* FRAGMENTO DEL TEXTO:
_ _ _ _ _

Es probable que a los más jóvenes, por una simple cuestión generacional, les pase desapercibido, pero quienes peinamos ya canas no podemos evitar la alarmante sensación de que estamos poniendo el mundo del revés; tanto, que más pronto o más tarde acabaremos pegándonos un mamporrazo de esos que hacen época. No hay día en que no se conculquen valores que nos sostienen desde pequeños, que no debamos renunciar a algo, que no veamos cómo se descompone todo alrededor, envuelto en un tufillo de demagogia, arengas populistas, adocenamiento, estulticia, imbecilidad, o ejercicios descarados de proselitismo. Vivimos tiempos del todo vale, de derechos y no de obligaciones, de chorizos y de mangantes, de pelotazos y de abusos, de corruptelas y de cohechos, de mediocres y de arribistas, de frikis y paniaguados, de dilapidación y doble moral, de circos y de leones, de figurantes y de apariencias, de permisividad e impunidades, de antes muertos que sencillos, de quiero y no puedo, de desparrame e inconsciencias, de quítate tú para que me ponga yo, de hipócritas y de aprovechados, de postureos y de complejos, de esfuerzo penalizado y mérito menoscabado, de pan para todos y hambre para unos pocos, de fugas y de cerebros, de manipuladores y carteristas, de ineptos y de zopencos... Y que conste que, parafraseando el sorprendente artículo incluido en cierta convocatoria oficial, todas mis referencias que «utilizan la forma de masculino genérico deben entenderse aplicables a mujeres y hombres». Una obviedad que ignora aquello de la economía del lenguaje y de lo sabias que son las lenguas, por más que deban mantenerse vivas. Todo sea por moverse dentro de los acomodables, opresivos, esclavizantes y restrictivos márgenes de lo políticamente correcto.

_ _ _ _ _

* MATERIAL MOSTRADO:

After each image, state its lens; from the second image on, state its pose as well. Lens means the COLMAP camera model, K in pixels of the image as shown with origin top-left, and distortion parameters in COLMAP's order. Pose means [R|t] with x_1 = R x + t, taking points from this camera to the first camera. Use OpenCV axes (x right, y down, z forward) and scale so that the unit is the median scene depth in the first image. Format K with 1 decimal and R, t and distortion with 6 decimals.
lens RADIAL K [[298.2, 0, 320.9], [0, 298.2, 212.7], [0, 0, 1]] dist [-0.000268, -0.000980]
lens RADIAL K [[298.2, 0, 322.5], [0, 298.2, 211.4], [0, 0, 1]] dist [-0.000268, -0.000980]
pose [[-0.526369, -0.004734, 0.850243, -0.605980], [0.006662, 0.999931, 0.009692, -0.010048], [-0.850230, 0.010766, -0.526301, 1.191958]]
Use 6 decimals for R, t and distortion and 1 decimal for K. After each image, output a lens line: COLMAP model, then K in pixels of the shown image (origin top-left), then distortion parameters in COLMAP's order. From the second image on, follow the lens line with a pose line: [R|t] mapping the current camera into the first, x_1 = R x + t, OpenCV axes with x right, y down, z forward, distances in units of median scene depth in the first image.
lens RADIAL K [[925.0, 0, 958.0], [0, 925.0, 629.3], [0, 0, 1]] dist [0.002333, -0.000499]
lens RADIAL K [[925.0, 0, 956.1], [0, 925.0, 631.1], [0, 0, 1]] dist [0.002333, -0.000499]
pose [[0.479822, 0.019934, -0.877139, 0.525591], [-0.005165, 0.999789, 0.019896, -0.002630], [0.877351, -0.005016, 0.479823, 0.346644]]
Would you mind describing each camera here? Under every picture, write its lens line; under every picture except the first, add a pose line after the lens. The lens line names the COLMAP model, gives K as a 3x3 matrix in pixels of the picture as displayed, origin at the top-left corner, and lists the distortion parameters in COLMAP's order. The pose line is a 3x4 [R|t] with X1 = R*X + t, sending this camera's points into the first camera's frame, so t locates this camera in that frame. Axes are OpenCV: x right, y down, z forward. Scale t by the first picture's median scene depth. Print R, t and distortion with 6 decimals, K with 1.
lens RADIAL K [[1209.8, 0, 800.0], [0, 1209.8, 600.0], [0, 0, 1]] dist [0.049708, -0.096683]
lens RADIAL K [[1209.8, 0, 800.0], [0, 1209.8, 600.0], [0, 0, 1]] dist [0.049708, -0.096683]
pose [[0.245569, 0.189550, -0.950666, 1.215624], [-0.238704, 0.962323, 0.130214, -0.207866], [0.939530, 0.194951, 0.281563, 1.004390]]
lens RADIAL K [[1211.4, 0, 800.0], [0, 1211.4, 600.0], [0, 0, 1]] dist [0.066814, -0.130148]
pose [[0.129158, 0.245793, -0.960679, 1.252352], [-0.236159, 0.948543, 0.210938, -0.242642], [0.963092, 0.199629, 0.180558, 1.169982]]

_ _ _ _ _

* REQUISITOS DE LA TAREA: Transcribe íntegro y sin cambios el texto sobre el mundo puesto del revés. Las filas no hacen falta para nada.

* RESPUESTA ESCRITA:
Es probable que a los más jóvenes, por una simple cuestión generacional, les pase desapercibido, pero quienes peinamos ya canas no podemos evitar la alarmante sensación de que estamos poniendo el mundo del revés; tanto, que más pronto o más tarde acabaremos pegándonos un mamporrazo de esos que hacen época. No hay día en que no se conculquen valores que nos sostienen desde pequeños, que no debamos renunciar a algo, que no veamos cómo se descompone todo alrededor, envuelto en un tufillo de demagogia, arengas populistas, adocenamiento, estulticia, imbecilidad, o ejercicios descarados de proselitismo. Vivimos tiempos del todo vale, de derechos y no de obligaciones, de chorizos y de mangantes, de pelotazos y de abusos, de corruptelas y de cohechos, de mediocres y de arribistas, de frikis y paniaguados, de dilapidación y doble moral, de circos y de leones, de figurantes y de apariencias, de permisividad e impunidades, de antes muertos que sencillos, de quiero y no puedo, de desparrame e inconsciencias, de quítate tú para que me ponga yo, de hipócritas y de aprovechados, de postureos y de complejos, de esfuerzo penalizado y mérito menoscabado, de pan para todos y hambre para unos pocos, de fugas y de cerebros, de manipuladores y carteristas, de ineptos y de zopencos... Y que conste que, parafraseando el sorprendente artículo incluido en cierta convocatoria oficial, todas mis referencias que «utilizan la forma de masculino genérico deben entenderse aplicables a mujeres y hombres». Una obviedad que ignora aquello de la economía del lenguaje y de lo sabias que son las lenguas, por más que deban mantenerse vivas. Todo sea por moverse dentro de los acomodables, opresivos, esclavizantes y restrictivos márgenes de lo políticamente correcto.